Professor Sarah Cook Announced as New Programme Director for Arts & Humanities
Published: 25 March 2026
Announcing Professor Sarah Cook as Programme Director at the Centre for Data Science and AI
The Centre for Data Science and AI is delighted to welcome Professor Sarah Cook as Programme Director for the Data Science and AI for Arts and Humanities Programme.
Professor Cook brings a distinctive perspective shaped by her work researching how contemporary artists engage with technology, from early explorations of mobile data and generative systems to current developments in AI. Her curatorial practice has consistently explored humanity’s entanglement with technology, including earlier work on “database imaginaries” and how data structures, machine memory, and algorithmic systems shape the worlds we inhabit. She now sees AI as intensifying these same questions but with greater urgency: bringing underlying data structures into the light, and making visible the labour and resources required to build and sustain them.
At a time when dominant narratives around AI are controlled by capitalist big tech and industrial deployment of engineered solutions to problems that are not yet fully understood, Professor Cook strongly believes in the importance of the Arts and Humanities in creating space for collective questioning, criticality, and public understanding by encouraging nuance, historical grounding, and ethical reflection on AI. Her approach is grounded in public engagement, with research often taking place through exhibitions that generate new insights.
Looking ahead, Professor Cook is positive about Arts and Humanities engagement with the issues the use of AI raises, and is encouraged by the growing community of researchers thoughtfully addressing the pros and cons of innovation in AI across sectors, including the creative industries and cultural heritage organisations.
She also emphasises the importance of creating space for reflection on human agency in relation to technology, and sees the programme as a space that values lived experience alongside technical expertise. She envisions the Centre playing a role in ensuring that technical understandings of AI are complemented by critical, creative, and contextual perspectives across the University.

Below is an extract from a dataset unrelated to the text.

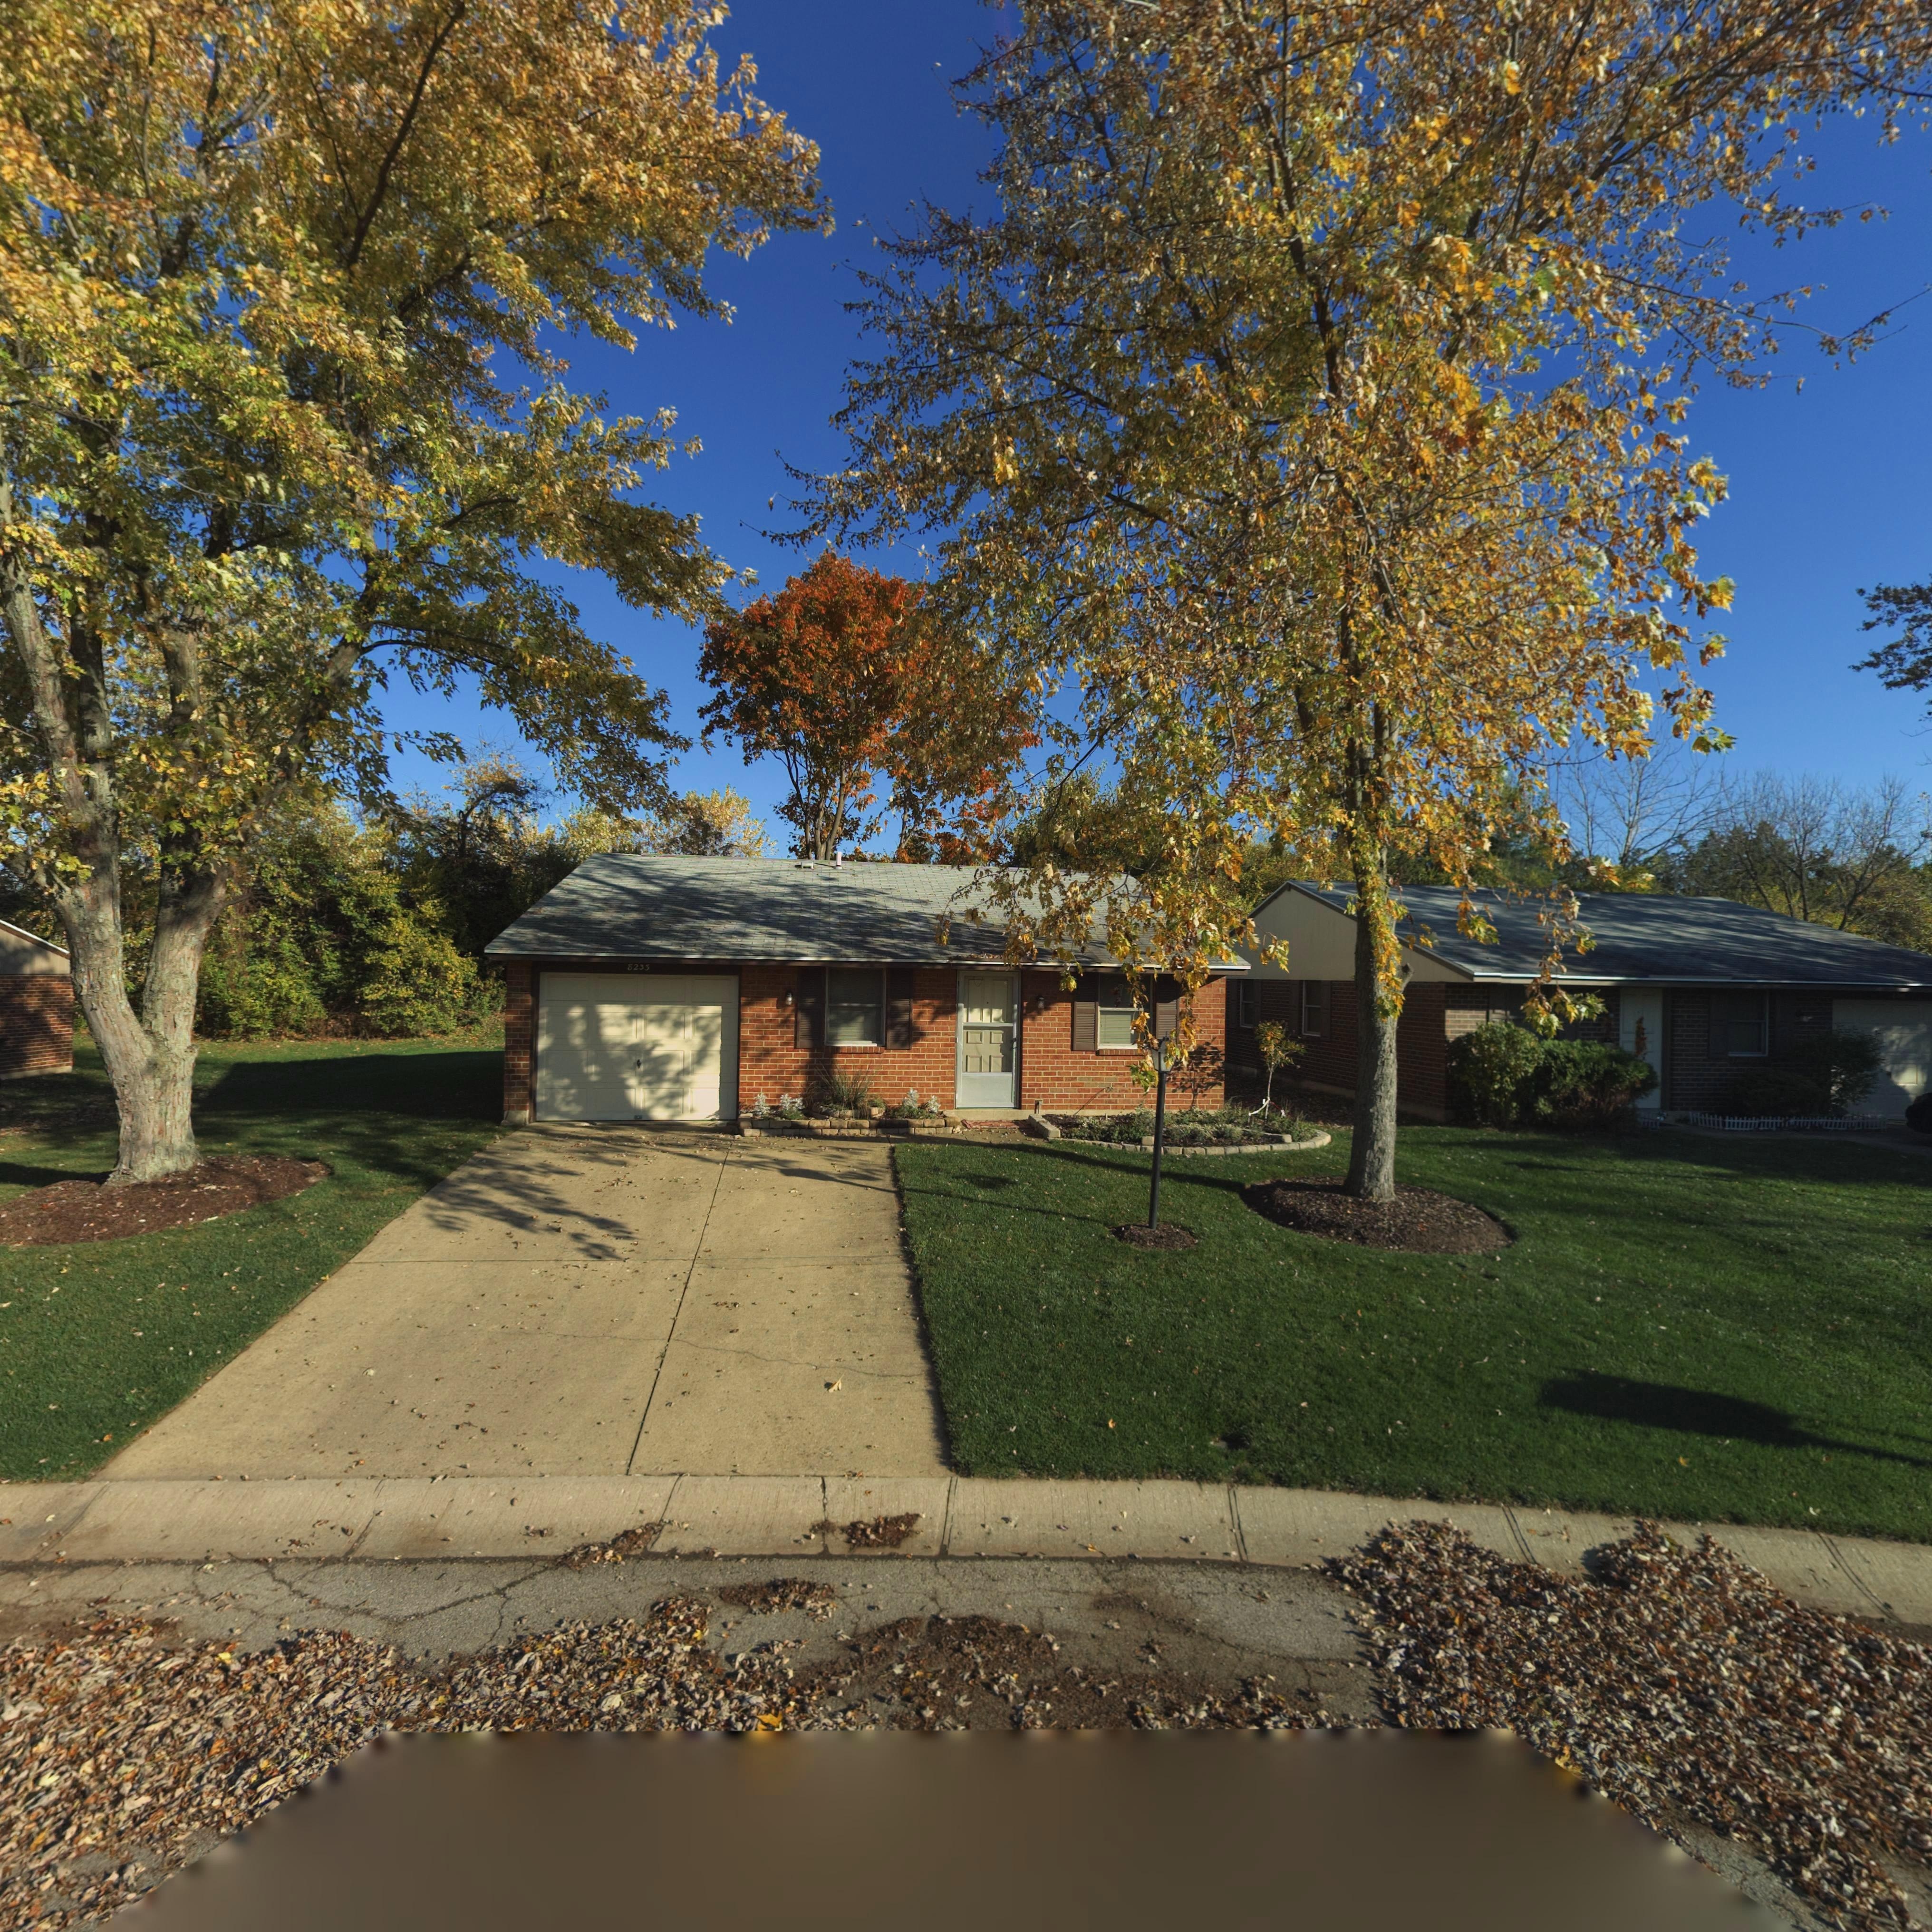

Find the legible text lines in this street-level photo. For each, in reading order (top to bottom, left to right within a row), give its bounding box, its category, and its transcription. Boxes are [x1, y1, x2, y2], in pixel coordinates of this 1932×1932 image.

[627, 963, 650, 971] StreetNumber: 8233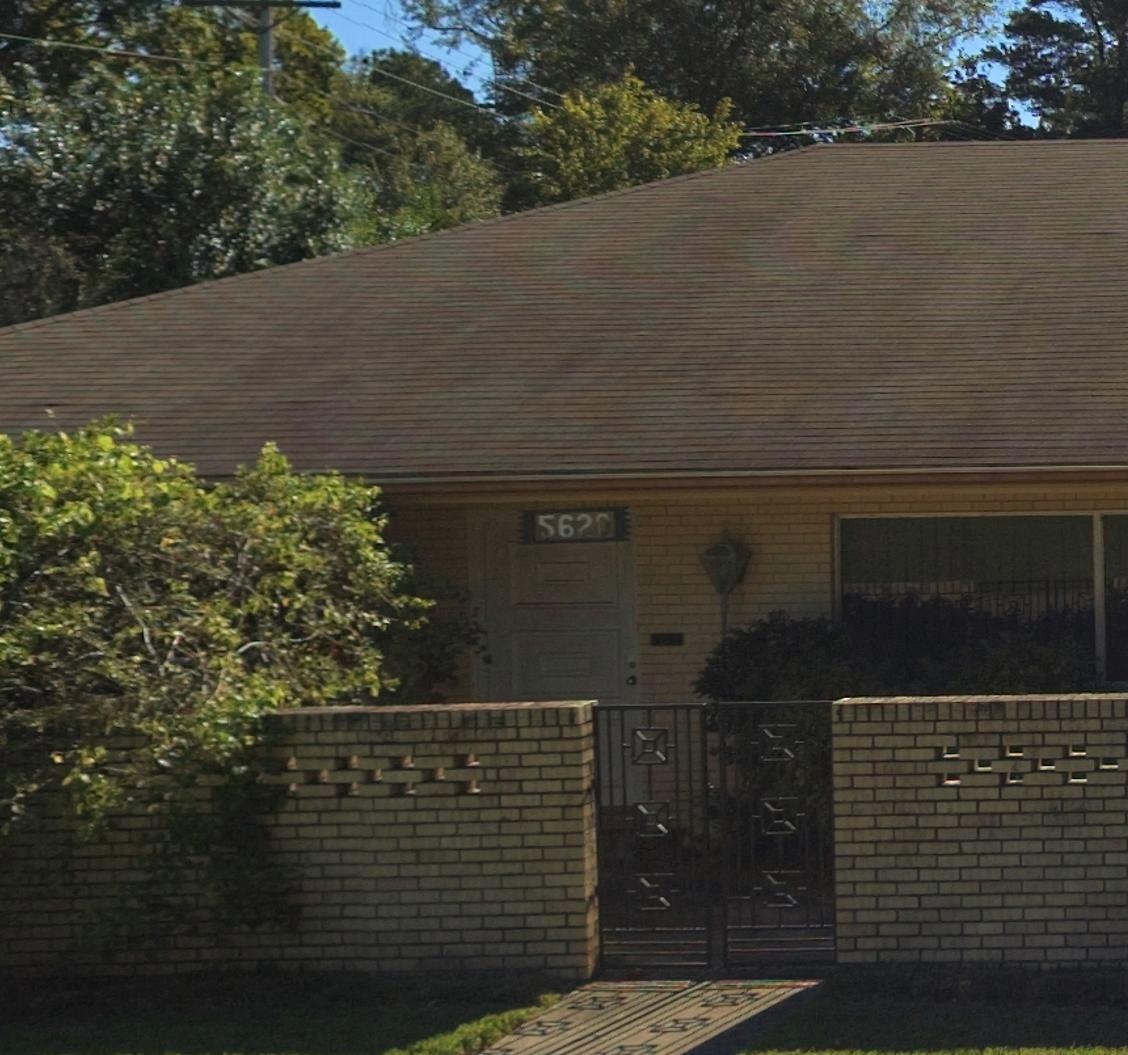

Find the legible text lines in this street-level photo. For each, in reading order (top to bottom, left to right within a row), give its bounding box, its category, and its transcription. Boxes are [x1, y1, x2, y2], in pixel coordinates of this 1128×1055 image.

[535, 510, 612, 541] StreetNumber: 5620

This work is reflected in her latest curatorial project, AI and the Paradox of Agency, now open and produced by Bildmuseet at Umeå University. The exhibition explores questions of power and control in relation to AI, featuring new commissions by international artists including interactive games, immersive installations, sculptures, and a drone-read hand-painted textile.
The exhibition runs from 13 March 2026 to 17 January 2027.